>>>>

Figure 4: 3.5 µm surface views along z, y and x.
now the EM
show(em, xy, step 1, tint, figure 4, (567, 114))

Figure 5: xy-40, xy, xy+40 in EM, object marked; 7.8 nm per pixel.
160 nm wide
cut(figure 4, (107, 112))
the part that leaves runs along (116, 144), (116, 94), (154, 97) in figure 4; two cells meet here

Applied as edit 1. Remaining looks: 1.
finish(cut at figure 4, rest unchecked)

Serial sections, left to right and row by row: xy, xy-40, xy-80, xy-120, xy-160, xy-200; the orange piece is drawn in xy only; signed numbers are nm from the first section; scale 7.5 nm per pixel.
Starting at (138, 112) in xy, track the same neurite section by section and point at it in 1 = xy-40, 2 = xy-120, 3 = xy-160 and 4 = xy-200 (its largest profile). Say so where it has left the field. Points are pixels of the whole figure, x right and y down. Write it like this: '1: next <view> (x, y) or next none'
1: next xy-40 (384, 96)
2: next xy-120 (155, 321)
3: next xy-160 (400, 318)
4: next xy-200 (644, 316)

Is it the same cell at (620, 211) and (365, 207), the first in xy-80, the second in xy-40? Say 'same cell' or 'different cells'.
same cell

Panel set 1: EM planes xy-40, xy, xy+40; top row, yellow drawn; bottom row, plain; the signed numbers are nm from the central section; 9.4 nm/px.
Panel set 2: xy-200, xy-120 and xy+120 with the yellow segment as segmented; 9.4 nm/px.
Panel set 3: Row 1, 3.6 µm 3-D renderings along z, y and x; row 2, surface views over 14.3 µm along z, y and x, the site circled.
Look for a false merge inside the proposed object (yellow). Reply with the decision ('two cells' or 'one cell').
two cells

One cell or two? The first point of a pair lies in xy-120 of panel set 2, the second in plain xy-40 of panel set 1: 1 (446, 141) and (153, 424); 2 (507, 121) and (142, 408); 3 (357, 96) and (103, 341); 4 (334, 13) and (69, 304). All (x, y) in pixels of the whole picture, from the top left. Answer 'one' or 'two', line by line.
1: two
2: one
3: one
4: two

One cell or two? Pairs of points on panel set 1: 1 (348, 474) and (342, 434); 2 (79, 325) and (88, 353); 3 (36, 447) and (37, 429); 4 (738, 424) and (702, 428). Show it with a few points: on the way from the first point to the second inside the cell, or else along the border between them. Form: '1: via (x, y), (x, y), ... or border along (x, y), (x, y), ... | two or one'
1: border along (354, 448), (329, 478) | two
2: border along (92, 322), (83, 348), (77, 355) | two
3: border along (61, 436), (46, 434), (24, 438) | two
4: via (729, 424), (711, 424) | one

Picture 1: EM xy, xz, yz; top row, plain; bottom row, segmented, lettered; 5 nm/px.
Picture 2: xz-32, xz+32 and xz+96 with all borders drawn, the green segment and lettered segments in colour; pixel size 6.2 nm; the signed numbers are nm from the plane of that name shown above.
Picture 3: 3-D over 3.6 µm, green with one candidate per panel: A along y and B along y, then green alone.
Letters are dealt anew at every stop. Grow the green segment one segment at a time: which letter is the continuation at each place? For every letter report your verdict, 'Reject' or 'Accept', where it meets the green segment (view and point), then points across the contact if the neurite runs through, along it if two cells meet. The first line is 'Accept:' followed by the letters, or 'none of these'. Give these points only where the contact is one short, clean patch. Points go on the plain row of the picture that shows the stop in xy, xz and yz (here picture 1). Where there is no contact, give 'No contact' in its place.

<<<<

Work item: Lines from the first one above through the line containing "Serial sections, left" are to be retyped exactly, both included, and nothing more.

Exercise response:
Figure 4: 3.5 µm surface views along z, y and x.
now the EM
show(em, xy, step 1, tint, figure 4, (567, 114))

Figure 5: xy-40, xy, xy+40 in EM, object marked; 7.8 nm per pixel.
160 nm wide
cut(figure 4, (107, 112))
the part that leaves runs along (116, 144), (116, 94), (154, 97) in figure 4; two cells meet here

Applied as edit 1. Remaining looks: 1.
finish(cut at figure 4, rest unchecked)

Serial sections, left to right and row by row: xy, xy-40, xy-80, xy-120, xy-160, xy-200; the orange piece is drawn in xy only; signed numbers are nm from the first section; scale 7.5 nm per pixel.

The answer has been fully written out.